In 2013, Gideon moved from Portland to Pittsburgh. He had performed all three Video Musics here, at venues ranging from Lili Coffee Shop to the Carnegie Museum of Art's International Apartment Space. Like many newcomers, he was drawn by Pittsburgh's cost of living and arts community.

"He's really becoming a force in the contemporary art world. It's pretty incredible that he decided to live here," says Casey Droege, an Art Institute of Pittsburgh professor who's known Gideon since his Chicago days and who worked on costume fabrication for "The Crumbling."

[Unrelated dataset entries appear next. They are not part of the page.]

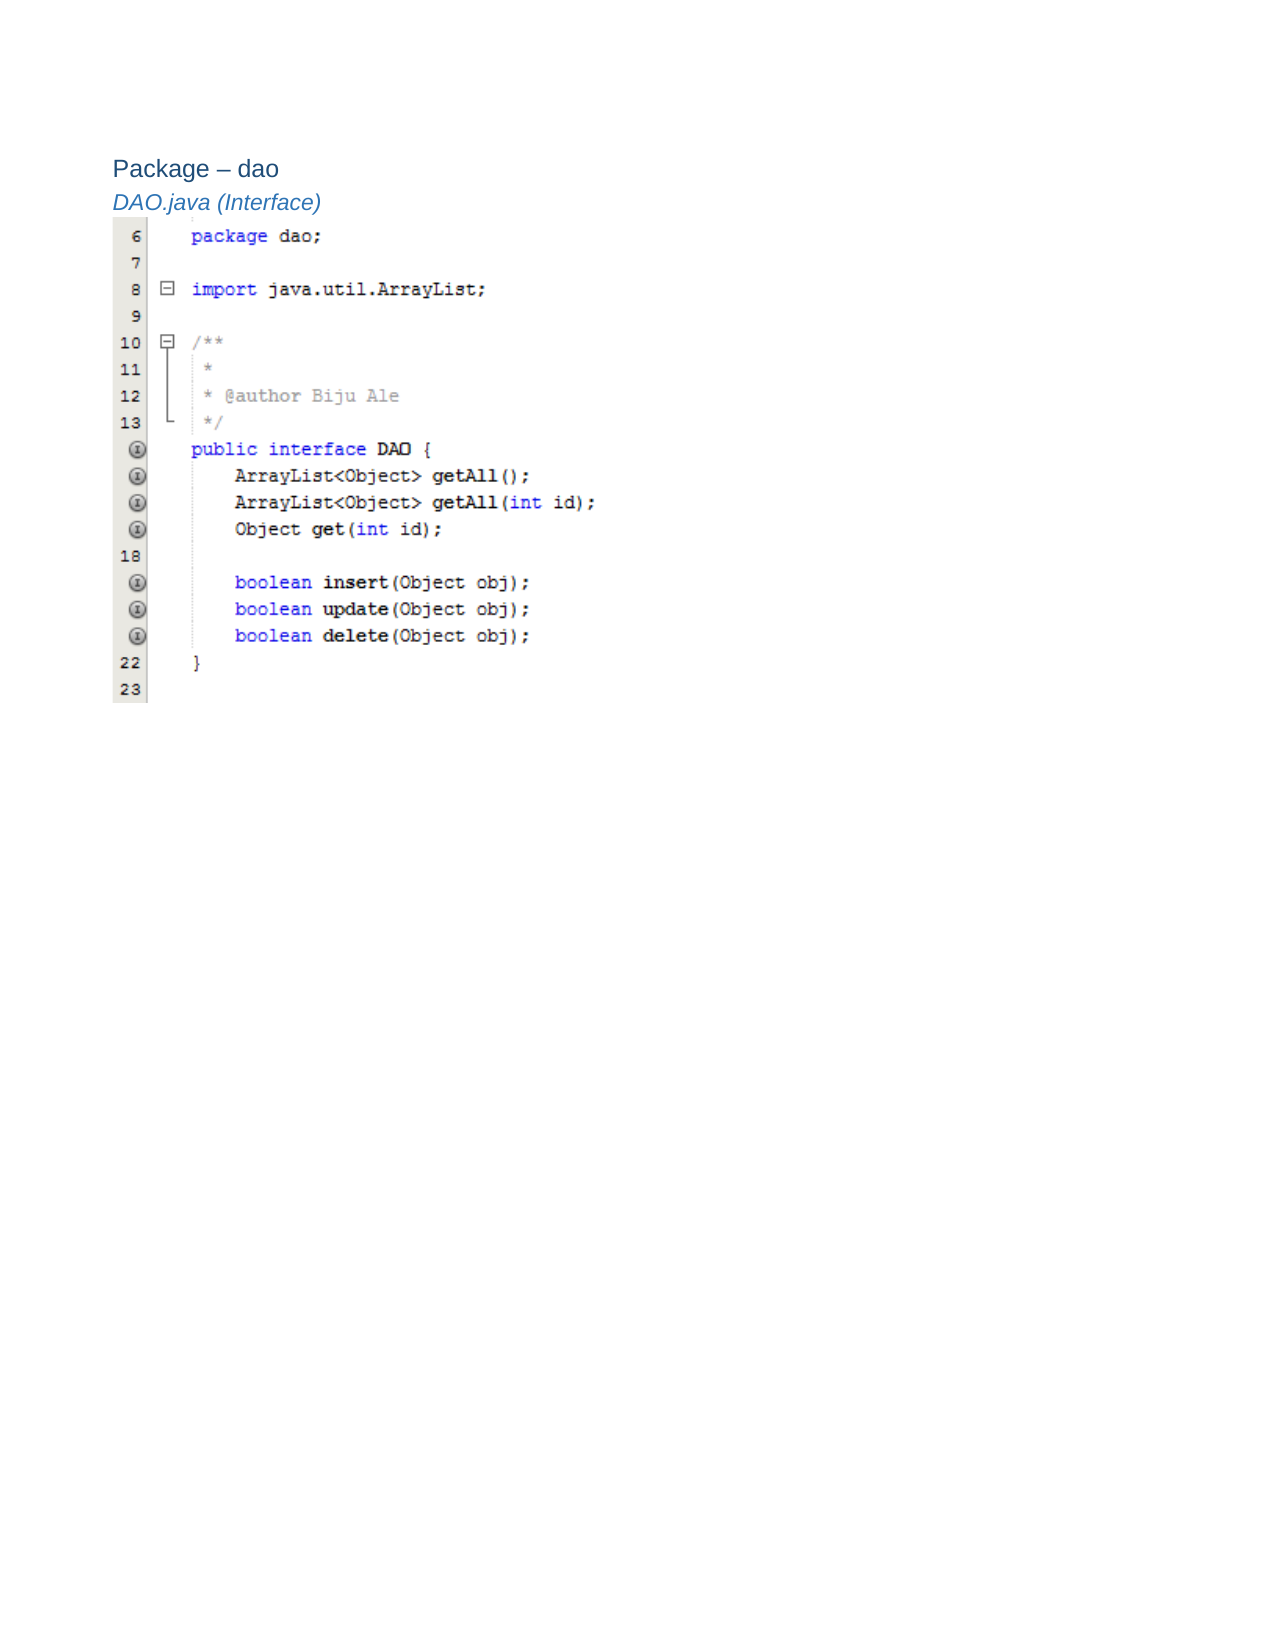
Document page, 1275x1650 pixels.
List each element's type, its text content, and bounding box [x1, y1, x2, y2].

subtitle Package – dao [112, 154, 1162, 183]
picture [112, 217, 807, 703]
subtitle DAO.java (Interface) [112, 189, 1162, 216]
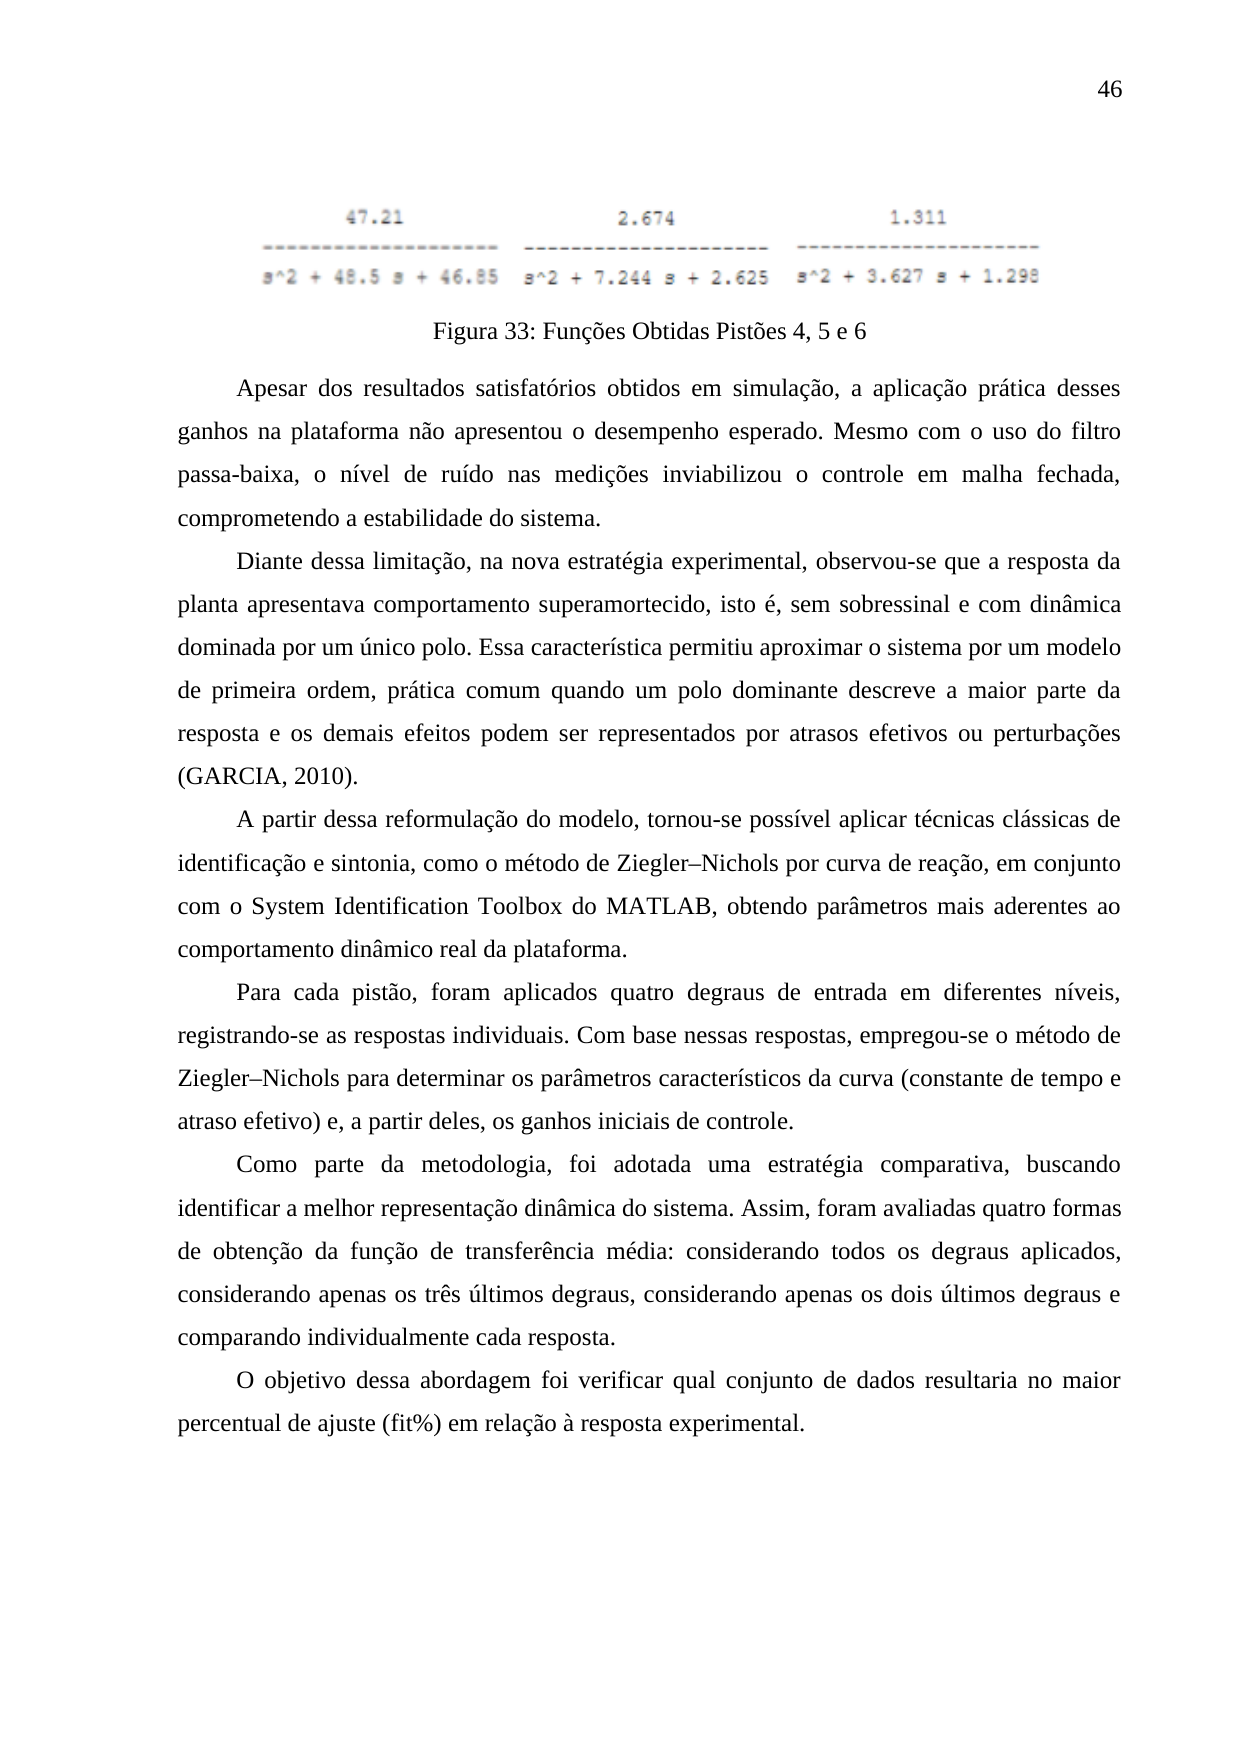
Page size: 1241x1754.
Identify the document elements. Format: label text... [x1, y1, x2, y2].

Another draw, Gideon says, was the funding available here for artists. Indeed, after he moved here, he and the New Hazlett successfully applied for a $35,000 Investing in Professional Artists grant, awarded jointly by the Heinz Endowment and the Pittsburgh Foundation. The funds covered the year-long production of "The Crumbling" (stop-action being a painstaking trade). His workspace, in the theater's basement, was a short walk from his North Side home.

"The Crumbling" is set in a city whose buildings are mysteriously disintegrating. Its protagonist is an unassuming apprentice librarian who, seeking to save her town, has a series of surreal encounters with historical figures who explicate cabalism, alchemy and other arcane philosophies. Gideon says a key theme is the loss of the mystical power of language in our culture. The characters are all 11-inch-tall polymer clay figurines molded on armature wire. In spite of this, or perhaps because of it, the visuals — a desert castle, a lion eating the sun — are often stunning.

Accompanying the film, Gideon plays electric guitar and keyboards, activating electronic beats and singing or rapping all the characters' voices in his surprisingly deep, gravelly voice. The lyrics are dense with cryptic information. As the hermetic philosopher Hermes Trismegistus informs the librarian: "Everything the All / The All is Everything / Truth like metals malleable / Pendulum's infallible / Rhythmic shifts lift vibrations to higher elevations."

The performance's 21-minute running time will be augmented with a post-show Q&A with Gideon and a lobby exhibition incorporating figurines from the film and related photos. "The Crumbling" is already booked at museums in Cleveland, Boston, San Francisco and Chicago.

Despite its brevity, Gideon acknowledges that "The Crumbling" is a lot to absorb. But he enjoys challenging audiences: "I want it to kind of wash over the viewers in a way that feels like a dream."